Producers squeeze greater profits from pasture

Farmers can make higher net profits from grass than from canola.

Legal grass, that is.

That statement contradicts evidence presented by the sea of yellow seen across the Prairies in recent years, but comparative figures bear it out.

Arnold Mattson, grassland stewardship co-ordinator for Agriculture Canada, used to believe there was more money in cereals and oilseeds. But when the Alberta Forage Industry Network challenged him to make comparisons, he did.

He found that pastures provided higher net profit than canola, spring wheat or barley, on average, over a 10-year period from 2000 to 2011.

“I wish I would have known this 50 years ago. I would have farmed a lot differently,” said Mattson, who is an adviser to the forage network and used to farm.

He compared returns on the three crops with those from pasture grazing in the black, brown and grey-wooded soil zones of Alberta. Pasture netted an average $96 per acre in the black soil zone, compared to $87.16 for canola, $24.15 for spring wheat and $4.50 for barley.

Results for the other two soil zones showed similar spreads, with pasture coming out on top.

Mattson’s figures didn’t impress Rob Davidson, a stockman who owns and manages 114 acres near Creston, B.C.

That’s because Davidson nets about $200 per acre on his pasture through management and grazing of cattle, sheep, pigs or horses — whatever type of stock he calculates will be most profitable in a given year.

“People just don’t treat grass as a crop,” said Davidson. “The people that grow continuous grazing, we can triple their carrying capacity if they would manage their grass even close to what they do their canola, but they don’t. They treat it as a no-profit thing. And grass is extremely profitable.”

The profit is realized by feeding it through animals, and because ranchers attribute their returns to their animals, they don’t give grass its due.

Mattson said he once surveyed producers in British Columbia, Alberta and Saskatchewan about their returns per acre. He was surprised when most people put no value on their pasture land because in most cases it was unsuitable for farming.

“Where that mentality came from, I don’t know,” said Mattson, “but it makes us our own worst enemy.”

He suggested that producers reconsider their view of pasture and grassland.

“If you look at it as though you were a cattleman, your grass and your feed is a cost. But when you look at it as a grass farmer, all of a sudden the grass and the land are a profit centre.”

Albert Kuipers, manager of the Grey Wooded Forage Association based in Rocky Mountain House, Alta., said producers often assume that pastureland is unproductive.

However, farmers’ tendency to put their best land into cultivation means pasture is often on the poorest land.

“It’s amazing, when you put good land into pasture, the productivity that you’re going to get,” said Kuipers.
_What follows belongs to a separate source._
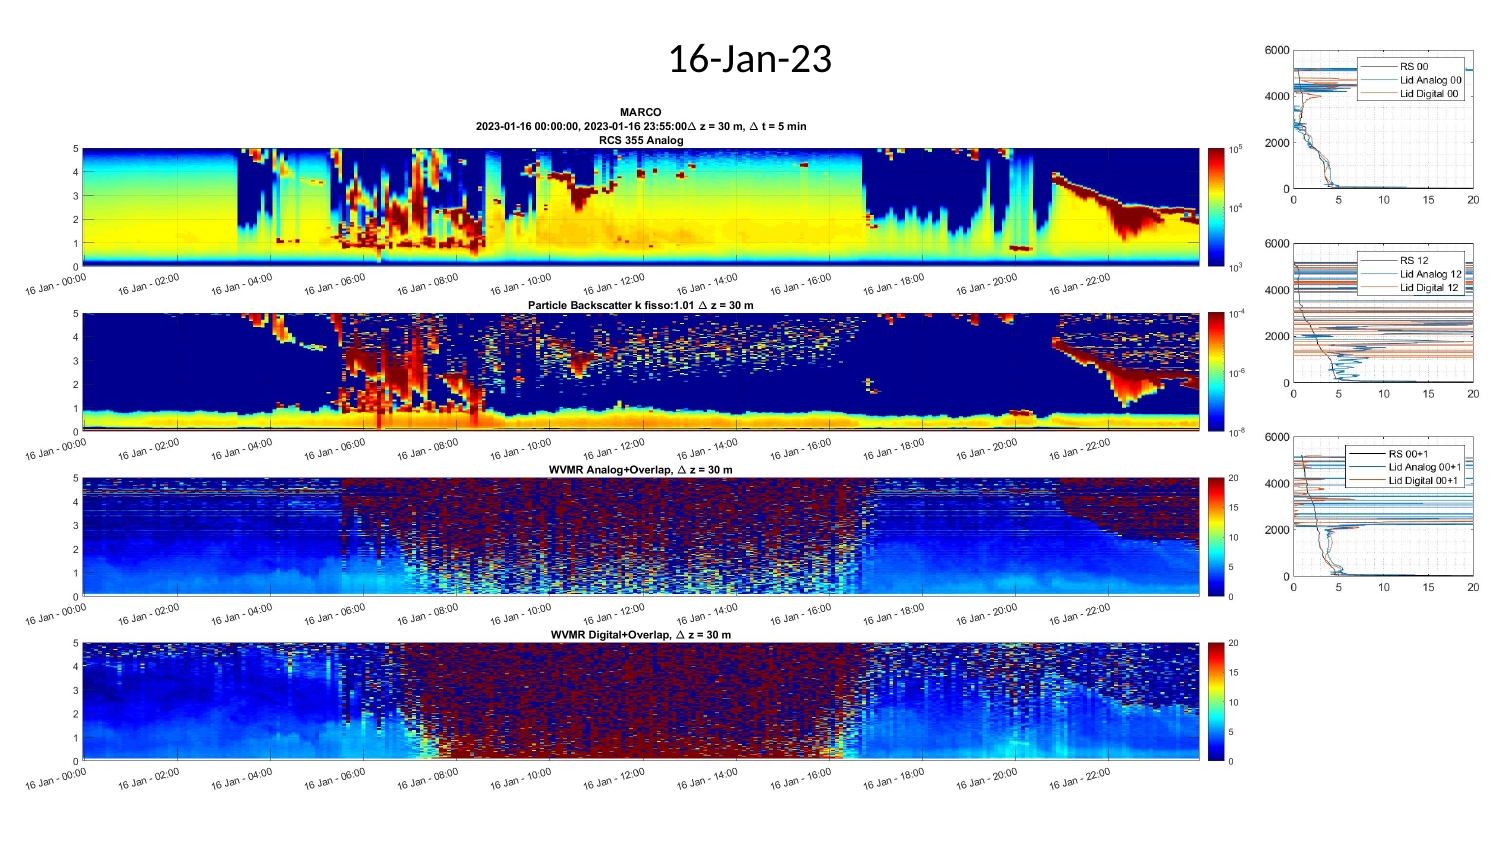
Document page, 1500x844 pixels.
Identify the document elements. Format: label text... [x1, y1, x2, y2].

title 16-Jan-23 [75, 20, 1257, 89]
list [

Davidson said that’s what he does, on land he admits is rich, irrigated and ideally located in a valley with a grazing season that extends from April to December.

That’s how he achieves $200 per acre on grass, but Mattson’s figures show that good profits are achievable in what is considered to be the more common prairie growing season of May to October.

Davidson is a ranch management coach and grazing mentor. He counsels calculation of production costs above almost all else.

“For 25 years I’ve said put your best land into grass because it will make you more money, because you have less expenses.”

Higher grain and oilseed prices in recent years are attractive to farmers, tempting them to cultivate pastures and crop them.